I heard her take a deep breath and wondered what she was steeling herself to say next. What else could she say after that insane proclamation?
“I think you might benefit from…learning from me.”
I did turn now, shock overriding everything else. “Excuse me?”
The color that had faded from her face came back with a vengeance. “I think that learning about…I think that you could benefit from…oh, shit. I don’t know how to explain it.”
“Try,” I said dryly. “Because this is getting weird.”
“Fuck,” she muttered and looked down, her fingers twisting in front of her. “I should go. This was a bad idea.”
“Nori.” I started to reach for her, then realized that probably wasn’t a good idea, especially considering the subject matter. And the fact that I was sporting a very visible hard-on. “Whatever you were thinking, you thought it was important. Just tell me.”
“I was thinking that you should be a Dom,” she blurted it out, then clapped a hand over her mouth.
I would’ve laughed at the gesture if I hadn’t been still playing that sentence over in my head.
She thought I should be a Dom.
As in kinky sex with handcuffs and whips and leather.
Yup, definitely a weird, erotic dream. There was no other rational explanation.
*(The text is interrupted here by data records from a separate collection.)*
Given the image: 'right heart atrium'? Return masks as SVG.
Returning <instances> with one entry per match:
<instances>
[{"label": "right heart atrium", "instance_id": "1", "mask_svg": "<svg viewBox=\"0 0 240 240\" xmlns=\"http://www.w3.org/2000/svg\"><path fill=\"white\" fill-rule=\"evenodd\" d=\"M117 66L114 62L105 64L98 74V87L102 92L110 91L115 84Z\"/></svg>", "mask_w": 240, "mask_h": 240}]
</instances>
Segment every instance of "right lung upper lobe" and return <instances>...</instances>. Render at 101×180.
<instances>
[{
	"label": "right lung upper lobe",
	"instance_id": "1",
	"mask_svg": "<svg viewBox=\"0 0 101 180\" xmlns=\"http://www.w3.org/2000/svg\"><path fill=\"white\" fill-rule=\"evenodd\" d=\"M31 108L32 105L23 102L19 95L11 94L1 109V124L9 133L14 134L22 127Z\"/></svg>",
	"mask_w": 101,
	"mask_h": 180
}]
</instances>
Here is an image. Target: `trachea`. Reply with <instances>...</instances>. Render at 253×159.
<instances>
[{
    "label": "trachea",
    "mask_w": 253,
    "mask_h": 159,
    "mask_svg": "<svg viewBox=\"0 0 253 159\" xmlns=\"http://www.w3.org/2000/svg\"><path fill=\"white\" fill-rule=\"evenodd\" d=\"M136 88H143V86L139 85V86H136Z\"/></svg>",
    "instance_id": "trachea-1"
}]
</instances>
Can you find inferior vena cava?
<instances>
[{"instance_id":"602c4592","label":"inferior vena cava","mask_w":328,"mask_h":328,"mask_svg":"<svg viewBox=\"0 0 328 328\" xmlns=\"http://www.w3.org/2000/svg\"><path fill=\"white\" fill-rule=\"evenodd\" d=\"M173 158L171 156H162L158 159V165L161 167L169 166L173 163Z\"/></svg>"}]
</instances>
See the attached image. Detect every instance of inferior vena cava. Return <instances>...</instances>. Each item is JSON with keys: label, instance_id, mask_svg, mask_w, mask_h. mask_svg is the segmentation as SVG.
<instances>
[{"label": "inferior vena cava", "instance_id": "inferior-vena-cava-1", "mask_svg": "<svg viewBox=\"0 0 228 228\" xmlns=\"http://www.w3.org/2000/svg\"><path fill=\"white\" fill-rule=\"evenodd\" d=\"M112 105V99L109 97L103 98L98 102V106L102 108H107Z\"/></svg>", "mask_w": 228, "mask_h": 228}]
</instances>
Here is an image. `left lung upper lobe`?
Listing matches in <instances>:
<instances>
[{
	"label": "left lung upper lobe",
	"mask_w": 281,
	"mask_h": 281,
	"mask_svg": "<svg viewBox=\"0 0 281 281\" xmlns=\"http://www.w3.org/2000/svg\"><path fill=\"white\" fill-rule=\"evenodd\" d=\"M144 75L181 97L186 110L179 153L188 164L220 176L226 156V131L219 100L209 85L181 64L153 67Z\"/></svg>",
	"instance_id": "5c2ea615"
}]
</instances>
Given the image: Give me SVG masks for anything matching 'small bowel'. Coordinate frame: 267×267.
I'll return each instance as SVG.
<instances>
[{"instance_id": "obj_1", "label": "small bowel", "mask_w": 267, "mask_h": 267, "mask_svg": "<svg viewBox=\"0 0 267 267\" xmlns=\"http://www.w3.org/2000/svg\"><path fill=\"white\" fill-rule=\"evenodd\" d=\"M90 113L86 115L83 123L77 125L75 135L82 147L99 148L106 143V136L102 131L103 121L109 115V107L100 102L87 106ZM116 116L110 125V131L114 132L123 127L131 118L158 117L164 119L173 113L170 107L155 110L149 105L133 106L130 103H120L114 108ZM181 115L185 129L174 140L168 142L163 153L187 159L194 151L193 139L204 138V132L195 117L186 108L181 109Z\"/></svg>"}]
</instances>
“A Dominant is all about control,” she said. “And you lost control. So being a Dom would give it back. At least some of it.”
I took a step back to put a little more distance between us. If I hadn’t been sure that Nori didn’t have a cruel bone in her body, I would’ve thought she was messing with me. But all I saw on her face was sincerity. Well, that and embarrassment.
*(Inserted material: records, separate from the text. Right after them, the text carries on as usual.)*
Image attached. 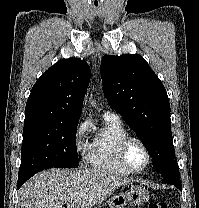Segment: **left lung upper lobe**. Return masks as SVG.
I'll list each match as a JSON object with an SVG mask.
<instances>
[{
	"label": "left lung upper lobe",
	"mask_w": 199,
	"mask_h": 208,
	"mask_svg": "<svg viewBox=\"0 0 199 208\" xmlns=\"http://www.w3.org/2000/svg\"><path fill=\"white\" fill-rule=\"evenodd\" d=\"M101 77L108 104L144 143L161 176L179 174L166 90L143 57L105 55Z\"/></svg>",
	"instance_id": "obj_1"
}]
</instances>
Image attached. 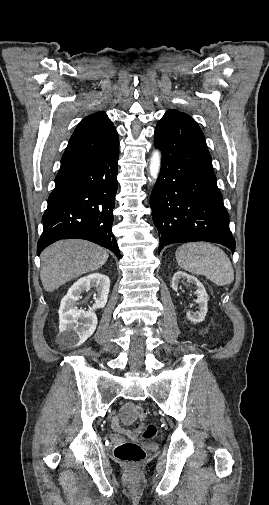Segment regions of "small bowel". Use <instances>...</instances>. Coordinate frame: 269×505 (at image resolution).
Segmentation results:
<instances>
[{
  "instance_id": "small-bowel-1",
  "label": "small bowel",
  "mask_w": 269,
  "mask_h": 505,
  "mask_svg": "<svg viewBox=\"0 0 269 505\" xmlns=\"http://www.w3.org/2000/svg\"><path fill=\"white\" fill-rule=\"evenodd\" d=\"M135 406L131 402H127L123 405L121 409L120 416H114L112 418V427L113 429L123 435L133 437L139 433L138 429H128L125 425L132 423L135 418Z\"/></svg>"
}]
</instances>
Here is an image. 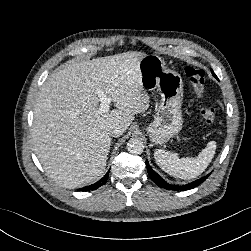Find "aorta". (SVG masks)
I'll use <instances>...</instances> for the list:
<instances>
[{
  "mask_svg": "<svg viewBox=\"0 0 251 251\" xmlns=\"http://www.w3.org/2000/svg\"><path fill=\"white\" fill-rule=\"evenodd\" d=\"M127 150L132 154H141L144 150V144L138 138H131L127 143Z\"/></svg>",
  "mask_w": 251,
  "mask_h": 251,
  "instance_id": "762f6f07",
  "label": "aorta"
}]
</instances>
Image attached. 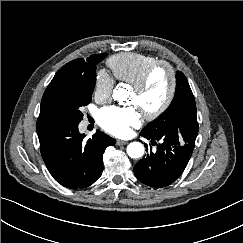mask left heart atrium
I'll list each match as a JSON object with an SVG mask.
<instances>
[{
    "instance_id": "1",
    "label": "left heart atrium",
    "mask_w": 243,
    "mask_h": 243,
    "mask_svg": "<svg viewBox=\"0 0 243 243\" xmlns=\"http://www.w3.org/2000/svg\"><path fill=\"white\" fill-rule=\"evenodd\" d=\"M97 120L107 132L125 136L130 133L132 127L140 124L141 117L136 106H108L98 112Z\"/></svg>"
}]
</instances>
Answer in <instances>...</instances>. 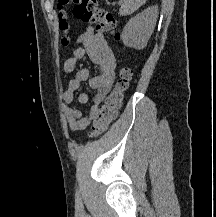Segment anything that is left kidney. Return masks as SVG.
Masks as SVG:
<instances>
[{"label": "left kidney", "instance_id": "obj_1", "mask_svg": "<svg viewBox=\"0 0 216 217\" xmlns=\"http://www.w3.org/2000/svg\"><path fill=\"white\" fill-rule=\"evenodd\" d=\"M157 17L158 9L153 6L131 18L122 31L124 45L143 49L153 33Z\"/></svg>", "mask_w": 216, "mask_h": 217}]
</instances>
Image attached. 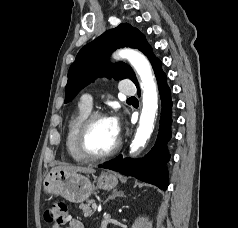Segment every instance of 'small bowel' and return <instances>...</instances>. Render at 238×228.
I'll return each mask as SVG.
<instances>
[{"mask_svg": "<svg viewBox=\"0 0 238 228\" xmlns=\"http://www.w3.org/2000/svg\"><path fill=\"white\" fill-rule=\"evenodd\" d=\"M69 225L67 228H84V225L81 220L77 218H71L69 217ZM51 228H62L59 225H53Z\"/></svg>", "mask_w": 238, "mask_h": 228, "instance_id": "obj_1", "label": "small bowel"}]
</instances>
“I know this is crazy.” She was talking faster now. “But I really think getting that sense of control back would help you.”
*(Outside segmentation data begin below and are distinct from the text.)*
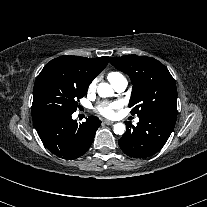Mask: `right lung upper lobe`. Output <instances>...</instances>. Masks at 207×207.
<instances>
[{
  "instance_id": "1",
  "label": "right lung upper lobe",
  "mask_w": 207,
  "mask_h": 207,
  "mask_svg": "<svg viewBox=\"0 0 207 207\" xmlns=\"http://www.w3.org/2000/svg\"><path fill=\"white\" fill-rule=\"evenodd\" d=\"M109 57L85 58L61 56L49 64L58 65L70 72L80 83L89 86L92 80L106 67Z\"/></svg>"
}]
</instances>
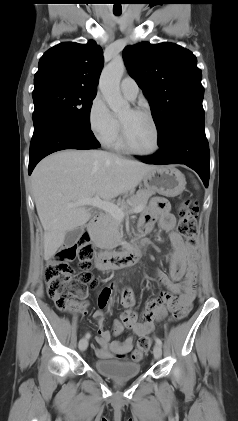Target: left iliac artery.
Masks as SVG:
<instances>
[{"mask_svg":"<svg viewBox=\"0 0 238 421\" xmlns=\"http://www.w3.org/2000/svg\"><path fill=\"white\" fill-rule=\"evenodd\" d=\"M155 341H156L157 344H159L160 346H162V341H161L160 338L155 337Z\"/></svg>","mask_w":238,"mask_h":421,"instance_id":"44dca946","label":"left iliac artery"}]
</instances>
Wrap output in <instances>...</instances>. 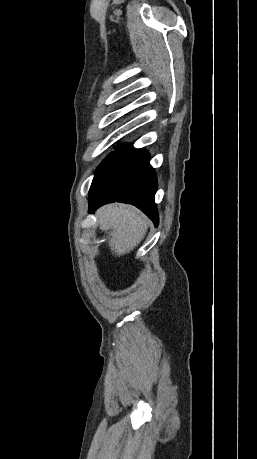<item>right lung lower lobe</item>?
<instances>
[{
  "label": "right lung lower lobe",
  "mask_w": 257,
  "mask_h": 459,
  "mask_svg": "<svg viewBox=\"0 0 257 459\" xmlns=\"http://www.w3.org/2000/svg\"><path fill=\"white\" fill-rule=\"evenodd\" d=\"M157 179L143 149L124 145L98 167L89 191V212L110 202H124L140 208L157 226L154 203Z\"/></svg>",
  "instance_id": "obj_1"
}]
</instances>
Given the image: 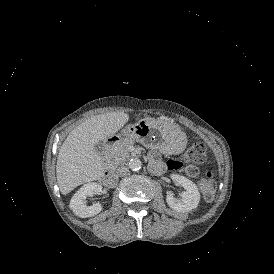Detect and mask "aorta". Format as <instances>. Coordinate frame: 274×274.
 <instances>
[{"label": "aorta", "instance_id": "aorta-1", "mask_svg": "<svg viewBox=\"0 0 274 274\" xmlns=\"http://www.w3.org/2000/svg\"><path fill=\"white\" fill-rule=\"evenodd\" d=\"M141 166H142V162L138 158L131 159L130 162H129V168L132 171H139Z\"/></svg>", "mask_w": 274, "mask_h": 274}]
</instances>
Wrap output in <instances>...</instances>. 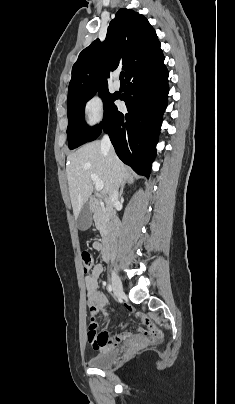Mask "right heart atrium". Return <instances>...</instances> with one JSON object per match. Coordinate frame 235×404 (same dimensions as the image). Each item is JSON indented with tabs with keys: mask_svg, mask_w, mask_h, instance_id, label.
Returning a JSON list of instances; mask_svg holds the SVG:
<instances>
[{
	"mask_svg": "<svg viewBox=\"0 0 235 404\" xmlns=\"http://www.w3.org/2000/svg\"><path fill=\"white\" fill-rule=\"evenodd\" d=\"M84 119L88 126L100 124L105 116V102L99 94L90 96L83 107Z\"/></svg>",
	"mask_w": 235,
	"mask_h": 404,
	"instance_id": "right-heart-atrium-1",
	"label": "right heart atrium"
}]
</instances>
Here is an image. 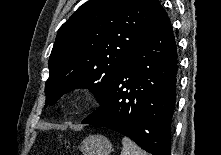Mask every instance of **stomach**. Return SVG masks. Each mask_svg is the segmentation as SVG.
<instances>
[{"label": "stomach", "mask_w": 221, "mask_h": 155, "mask_svg": "<svg viewBox=\"0 0 221 155\" xmlns=\"http://www.w3.org/2000/svg\"><path fill=\"white\" fill-rule=\"evenodd\" d=\"M78 148L83 155H110L113 150L111 142L102 135L86 137Z\"/></svg>", "instance_id": "stomach-1"}]
</instances>
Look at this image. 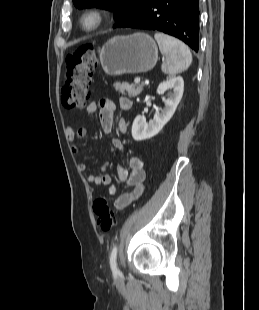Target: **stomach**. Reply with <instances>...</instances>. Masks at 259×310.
Returning a JSON list of instances; mask_svg holds the SVG:
<instances>
[{"mask_svg":"<svg viewBox=\"0 0 259 310\" xmlns=\"http://www.w3.org/2000/svg\"><path fill=\"white\" fill-rule=\"evenodd\" d=\"M100 62L110 76L135 74L151 70L158 60V48L147 34L115 36L100 50Z\"/></svg>","mask_w":259,"mask_h":310,"instance_id":"stomach-1","label":"stomach"}]
</instances>
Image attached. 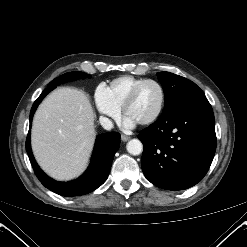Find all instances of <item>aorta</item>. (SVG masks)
I'll list each match as a JSON object with an SVG mask.
<instances>
[{"label":"aorta","instance_id":"1","mask_svg":"<svg viewBox=\"0 0 247 247\" xmlns=\"http://www.w3.org/2000/svg\"><path fill=\"white\" fill-rule=\"evenodd\" d=\"M126 148L131 155H139L143 150V145L140 140L132 139L127 143Z\"/></svg>","mask_w":247,"mask_h":247}]
</instances>
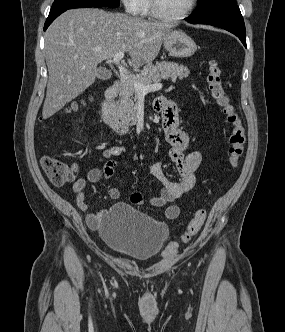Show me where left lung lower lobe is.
Here are the masks:
<instances>
[{"label": "left lung lower lobe", "instance_id": "0a47b994", "mask_svg": "<svg viewBox=\"0 0 285 332\" xmlns=\"http://www.w3.org/2000/svg\"><path fill=\"white\" fill-rule=\"evenodd\" d=\"M186 20L193 24L201 23L223 28L236 35L246 47L245 24L242 17H229L213 20H195L187 18Z\"/></svg>", "mask_w": 285, "mask_h": 332}]
</instances>
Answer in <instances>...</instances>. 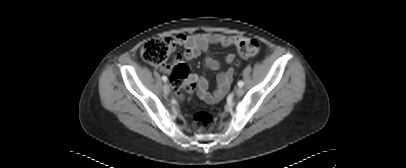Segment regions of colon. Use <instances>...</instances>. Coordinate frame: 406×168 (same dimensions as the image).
I'll list each match as a JSON object with an SVG mask.
<instances>
[{"mask_svg":"<svg viewBox=\"0 0 406 168\" xmlns=\"http://www.w3.org/2000/svg\"><path fill=\"white\" fill-rule=\"evenodd\" d=\"M261 45L258 40L242 41L239 44L238 53L241 58H250L260 52ZM172 50V41L169 38H156L145 43L141 48L142 58L154 65L163 64ZM189 73L186 64H178L173 68L172 78L174 81L175 95L179 100L186 98L185 91L193 90L195 84L181 85L180 79H185ZM195 129L201 133H209L214 125V118L207 112H199L193 118Z\"/></svg>","mask_w":406,"mask_h":168,"instance_id":"colon-1","label":"colon"}]
</instances>
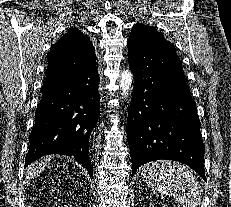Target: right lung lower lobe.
<instances>
[{
  "label": "right lung lower lobe",
  "mask_w": 231,
  "mask_h": 207,
  "mask_svg": "<svg viewBox=\"0 0 231 207\" xmlns=\"http://www.w3.org/2000/svg\"><path fill=\"white\" fill-rule=\"evenodd\" d=\"M96 55L72 70L47 68L25 167L44 155L73 156L93 174L89 140L100 113Z\"/></svg>",
  "instance_id": "98d812e1"
}]
</instances>
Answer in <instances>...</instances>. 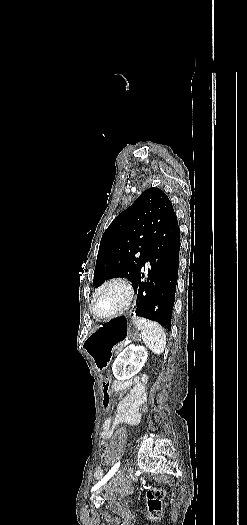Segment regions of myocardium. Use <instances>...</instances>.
I'll return each mask as SVG.
<instances>
[{
	"instance_id": "1",
	"label": "myocardium",
	"mask_w": 247,
	"mask_h": 525,
	"mask_svg": "<svg viewBox=\"0 0 247 525\" xmlns=\"http://www.w3.org/2000/svg\"><path fill=\"white\" fill-rule=\"evenodd\" d=\"M106 286H120L124 288L127 291V298L124 301L122 305H120L118 308L106 312V313H100L95 308V299L99 292L105 288ZM134 297V287L130 280H128L125 277L121 276H115L111 277L109 279H106L105 281L101 282L97 288L95 289L94 293L92 294L91 301H90V309L94 317L97 319H108L115 317L119 314H122L124 311L127 310V308L130 306L132 300Z\"/></svg>"
}]
</instances>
“So you want to take me to some S&M club with a bunch of freaks that’ll probably be turned on by my scars and have me order some stranger to fuck me?”
It wasn’t until I saw her entire body tense that I realized what I said.
She told me something extremely personal, and I said something completely insulting.
“I didn’t,” I started. “Fuck. I’m sorry, Nori. I didn’t mean it that way.”
She gave me a nod, but her expression was still tight. “It’s okay. Entirely my fault. I shouldn’t have brought it up. It was out of line. Inappropriate.” She started to turn. “I’ll call Father O’Toole and let him know that he needs to find someone to take my place.”
She actually got two steps before I realized she was serious. She was going to leave.
And I didn’t want her to.
I reached out and grabbed her arm, holding her as I closed the rest of the distance between us. I looked down at her, the six-inch difference in our heights putting her right at my chest. I was suddenly aware that I wasn’t wearing a shirt.
I could smell her now, the scent of that same shampoo and soap she’d used back in Texas. The same clean, crisp smell I’d come to recognize without consciously trying to.
The wanting hit me right in the gut, a sharp, painful twist that was stronger than any desire I’d felt before. If I’d thought I wanted her after that dream, it was nothing like what I felt now. This was more primal, more urgent.
“What did you mean?” I asked. I kept my voice low, my grip loose. I kept waiting for her to pull away, to tell me I was overstepping. “What did you mean when you said learning from you?”
She looked up, a lock of that nutmeg brown hair falling across her forehead. I wanted to push it back, trace my fingers across her face, but I restrained myself. I still wasn’t sure what this meant yet.
Her eyes met mine. “I want to teach you to be a Dom. To me.”